The curve above shows a continuous Lorenz curve for income distribution in Brazil as of 2020. At the 55th income percentile, the Lorenz curve estimates that the bottom 55% of the population takes in 22.39% of the nation’s total income. At the 99th percentile, the top 1% takes in 11.68% of Brazil’s income. The approximate Gini coefficient for Brazil in 2020 is around 0.5 or 50%.

Why Is the Lorenz Curve Important?

The Lorenz curve represents the level of economic inequality in society. As the curve moves away from the baseline, the level of inequality increases.

How Does the Lorenz Curve Measure Inequality?

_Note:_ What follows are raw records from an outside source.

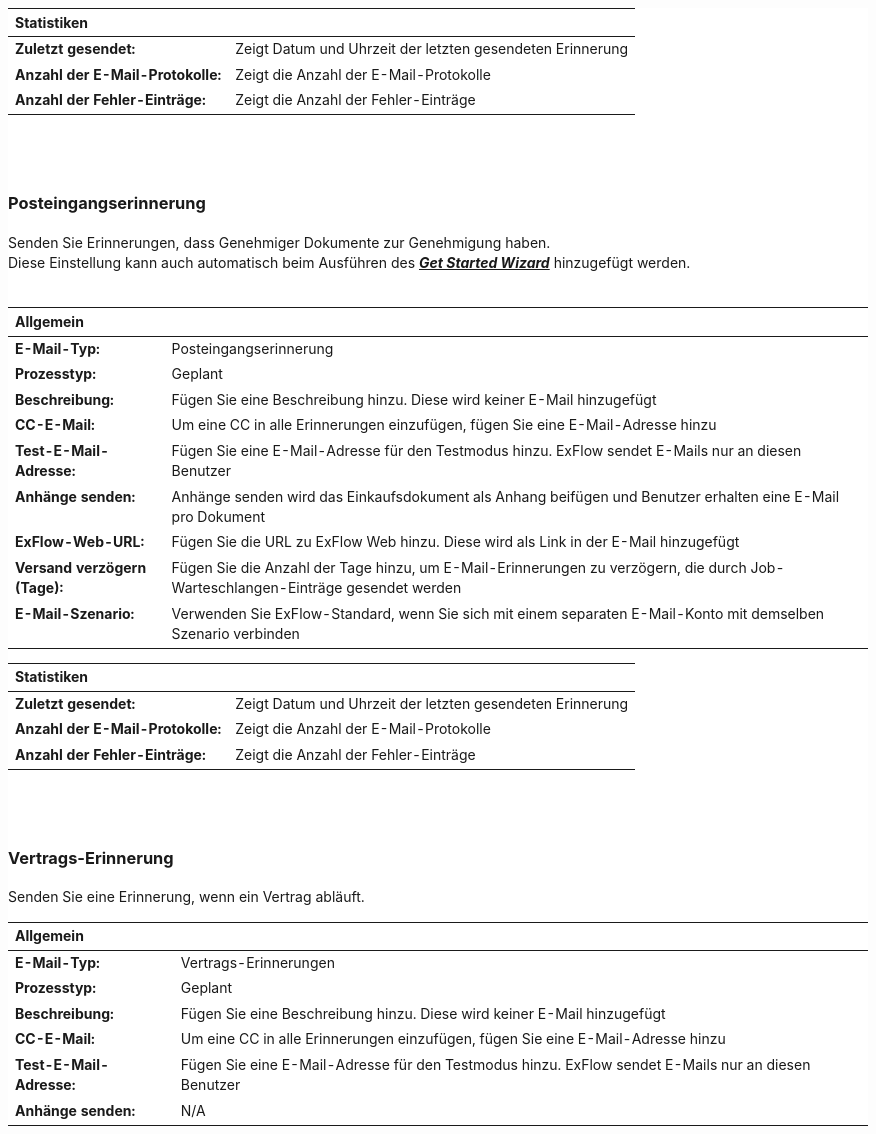 |Statistiken |  |
|:-|:-|
| **Zuletzt gesendet:**            | Zeigt Datum und Uhrzeit der letzten gesendeten Erinnerung
| **Anzahl der E-Mail-Protokolle:** | Zeigt die Anzahl der E-Mail-Protokolle
| **Anzahl der Fehler-Einträge:**   | Zeigt die Anzahl der Fehler-Einträge
<br/><br/>

### Posteingangserinnerung
Senden Sie Erinnerungen, dass Genehmiger Dokumente zur Genehmigung haben.<br/>
Diese Einstellung kann auch automatisch beim Ausführen des [***Get Started Wizard***](https://docs.signupsoftware.com/business-central/docs/user-manual/welcome-to-exflow/get-started) hinzugefügt werden.<br/><br/>

| Allgemein |  |
|:-|:-|
| **E-Mail-Typ:**           | Posteingangserinnerung
| **Prozesstyp:**           | Geplant
| **Beschreibung:**         | Fügen Sie eine Beschreibung hinzu. Diese wird keiner E-Mail hinzugefügt
| **CC-E-Mail:**            | Um eine CC in alle Erinnerungen einzufügen, fügen Sie eine E-Mail-Adresse hinzu
| **Test-E-Mail-Adresse:**  | Fügen Sie eine E-Mail-Adresse für den Testmodus hinzu. ExFlow sendet E-Mails nur an diesen Benutzer
| **Anhänge senden:**       | Anhänge senden wird das Einkaufsdokument als Anhang beifügen und Benutzer erhalten eine E-Mail pro Dokument
| **ExFlow-Web-URL:**       | Fügen Sie die URL zu ExFlow Web hinzu. Diese wird als Link in der E-Mail hinzugefügt
| **Versand verzögern (Tage):** | Fügen Sie die Anzahl der Tage hinzu, um E-Mail-Erinnerungen zu verzögern, die durch Job-Warteschlangen-Einträge gesendet werden
| **E-Mail-Szenario:**      | Verwenden Sie ExFlow-Standard, wenn Sie sich mit einem separaten E-Mail-Konto mit demselben Szenario verbinden

| Statistiken |  |
|:-|:-|
| **Zuletzt gesendet:**            | Zeigt Datum und Uhrzeit der letzten gesendeten Erinnerung
| **Anzahl der E-Mail-Protokolle:** | Zeigt die Anzahl der E-Mail-Protokolle
| **Anzahl der Fehler-Einträge:**   | Zeigt die Anzahl der Fehler-Einträge
<br/><br/>

### Vertrags-Erinnerung
Senden Sie eine Erinnerung, wenn ein Vertrag abläuft.

| Allgemein |  |
|:-|:-|
| **E-Mail-Typ:**               | Vertrags-Erinnerungen
| **Prozesstyp:**               | Geplant
| **Beschreibung:**             | Fügen Sie eine Beschreibung hinzu. Diese wird keiner E-Mail hinzugefügt
| **CC-E-Mail:**                | Um eine CC in alle Erinnerungen einzufügen, fügen Sie eine E-Mail-Adresse hinzu
| **Test-E-Mail-Adresse:**      | Fügen Sie eine E-Mail-Adresse für den Testmodus hinzu. ExFlow sendet E-Mails nur an diesen Benutzer
| **Anhänge senden:**           | N/A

The Lorenz curve visually represents the distribution of income or wealth in a society. The further the curve moves from the baseline, the higher the level of inequality.

Who Uses Lorenz Curves?

Government agencies use Lorenz curves to understand net worth and income distributions within their country. Lorenz curves inform governments about the impact of public policy and the establishment of tax brackets.

How Is a Lorenz Curve Calculated?

A Lorenz curve is calculated by fitting a curve to a relatively large sample size. There is no single universal curve formula, and the curve may look different for different data sets.

The Bottom Line

A Lorenz curve is a common method of visually analyzing inequality distributions. It graphically shows the distribution of a given data set and helps calculate the Gini coefficient to analyze inequality mathematically.